Air Force Lt. Col. Michelle Nash calls her breast cancer diagnosis at the age of 40 shocking and unexpected. “I had no family history. I breastfed all four of my children, and that’s a protective factor,” she said. “I didn’t have any lumps or any symptoms that would cause me to think, ‘I should go get that checked out.’” Nash’s breast cancer was diagnosed after a routine mammogram, her first.
A year later, Nash said she’s feeling great and has no regrets about her decision to have reconstructive surgery
after a double mastectomy. And she’s become even more passionate about advocating for preventative care such as mammograms.
“Mammograms may be something women hesitate to get because they’re afraid they’ll be unpleasant or even painful,” said Nash, assistant professor and director of operations at the U.S. Air Force Academy Behavioral Sciences and Leadership Department. “But they’re just so important.”
Breast cancer is the most common cancer among women, according to the Centers for Disease Control and Prevention. It’s the No. 1 cause of cancer deaths among Hispanic women, and the second most common cause of cancer deaths among white, black, Asian, and Native women.
According to the CDC’s most recent statistics, approximately 242,500 women in the United States were diagnosed with breast cancer in 2015, and 41,500 women died of the disease. But thanks to improvements in detection and treatment, “more and more breast cancer patients are becoming breast cancer survivors,” said Army Col. Craig Shriver, director of the John P. Murtha Cancer Center at Walter Reed National Military Medical Center in Bethesda, Maryland.

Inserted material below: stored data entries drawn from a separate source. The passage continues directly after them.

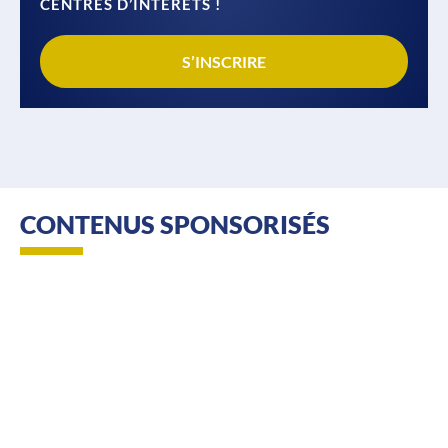
CENTRES D’INTÉRÉTS !
S’INSCRIRE
CONTENUS SPONSORISÉS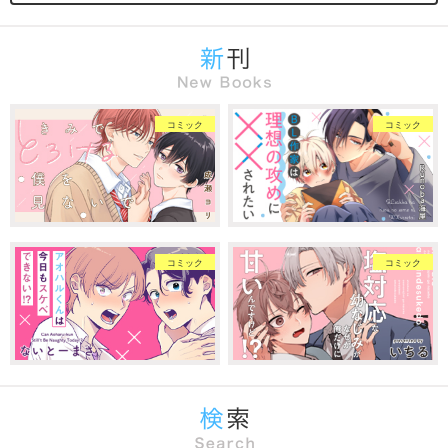
コミック
コミック
コミック
コミック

“We’re making strong progress in decreasing death from breast cancer,” he said.
Citing a study that was published October 2017 in the American Cancer Society’s “CA: A Cancer Journal for Clinicians,” Shriver said breast cancer deaths declined 40 percent from 1989 to 2015.
“That’s dramatic,” said Shriver, who’s also an oncology surgeon and a surgery professor at the Uniformed Services University of the Health Sciences in Bethesda.

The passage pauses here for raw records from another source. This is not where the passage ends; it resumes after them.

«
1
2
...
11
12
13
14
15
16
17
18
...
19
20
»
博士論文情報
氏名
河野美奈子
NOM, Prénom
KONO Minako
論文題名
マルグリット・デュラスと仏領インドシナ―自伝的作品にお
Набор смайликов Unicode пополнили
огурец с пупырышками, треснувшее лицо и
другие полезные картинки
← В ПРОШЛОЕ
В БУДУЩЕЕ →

Shriver said the study showed the number of women diagnosed with breast cancer during this 15-year period didn’t change much. “But our screening programs are better, so we’re able to detect the cancers at an earlier stage, when they’re treatable.”
Also, oncologists have fine-tuned traditional treatment approaches. Genetic testing of breast cancer tumors allows oncologists to treat with chemotherapy only those patients who are most likely to respond to it. Those who aren’t can be given other treatments or put into clinical trials.

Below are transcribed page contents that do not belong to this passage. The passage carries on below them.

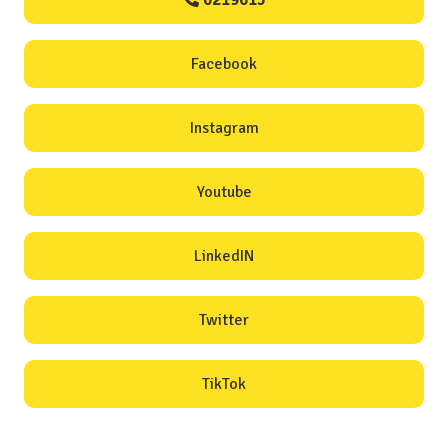
0219615
Facebook
Instagram
Youtube
LinkedIN
Twitter
TikTok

“In the past, we’d spend a year or two giving chemotherapy, only to find out the cancer came back anyway,” Shriver said. “Now, we’re not wasting that time.”
Shriver said less-invasive breast cancer surgeries are also on the horizon. For example, in a traditional lumpectomy – also known as a breast-conserving therapy – surgeons remove the tumor and some surrounding normal tissue. Researchers are conducting clinical trials to determine if instead of surgical removal, the tumor can be destroyed while it’s still in the breast with directed laser technology.
“We’re moving more and more toward a day, maybe five years from now, when women with breast cancer will be treated almost exclusively without surgery,” Shriver said. “That would be a great advance.”
Meanwhile, he and other health care experts stress early detection. All women over the age of 20 should do a self-exam monthly and get a physical exam by a health care provider annually, Shriver said. For mammograms, women ages 40 to 44 who are at average risk for breast cancer can choose an annual mammogram after consulting with their health care provider. For women 45 to 55 years old, an annual mammogram is recommended. Women 55 and older can get mammograms annually or every two years, based on provider recommendation. For women who have a family history of breast cancer, the CDC recommends discussing screening frequency with a health care provider.
“We can treat breast cancer patients with fewer side effects and with better, targeted therapies,” Shriver said, “and survival rates are better. But early detection is still the best thing.”